I jumped to my feet, grabbed her hand, bowed over it and pressed it to my lips. This isn’t even faintly a Nevian custom but it brought cheers and Mrs. Doral blushed and looked pleased and Jocko grinned proudly.
She was the only one I stood up for. Each of the men and boys made a leg to me, with a bow; all the gals from six to sixty curtsied–not as we know it, but Nevian style. It looted more like a step of the Twist. Balance on one foot and lean back as far as possible, then balance on the other while leaning forward, all the while undulating slowly. This doesn’t sound graceful but it is, and it proved that there was not a case of arthritis nor a slipped disk anywhere on the Doral spread.

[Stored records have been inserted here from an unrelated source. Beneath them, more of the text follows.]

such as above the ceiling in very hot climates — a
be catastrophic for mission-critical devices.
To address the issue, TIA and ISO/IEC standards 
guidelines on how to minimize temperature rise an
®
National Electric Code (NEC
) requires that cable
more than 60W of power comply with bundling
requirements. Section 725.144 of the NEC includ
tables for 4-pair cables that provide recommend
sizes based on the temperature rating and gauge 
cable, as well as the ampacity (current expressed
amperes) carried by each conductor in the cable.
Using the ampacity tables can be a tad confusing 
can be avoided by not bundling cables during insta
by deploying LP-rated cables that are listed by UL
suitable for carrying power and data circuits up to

Jocko hardly ever bothered with names. The females were “Sweetheart” and “Honeylamb” and “Pretty Puss” and he called all the males, even those who seemed to be older than he was, “Son.”
Possibly most of them were his sons. The setup in Nevia I don’t fully understand. This looked like a feudalism out of our own history–and maybe it was–but whether this mob was the Doral’s slaves, his serfs, his hired hands, or all members of one big family I never got straight. A mixture, I think. Titles didn’t mean anything. The only title Jocko held was that he was singled out by a grammatical inflection as being THE Doral instead of just any of a couple of hundred Dorals. I’ve scattered the tag “milord” here and there in this memoir because Star and Rufo used it, but it was simply a courteous form of address paralleling one in Nevian. “Freiherr” does not mean “free man, and “monsieur” does not mean “my lord”–these things don’t translate well. Star sprinkled her speech with “milords” because she was much too polite to say “Hey, Mac!” even with her intimates.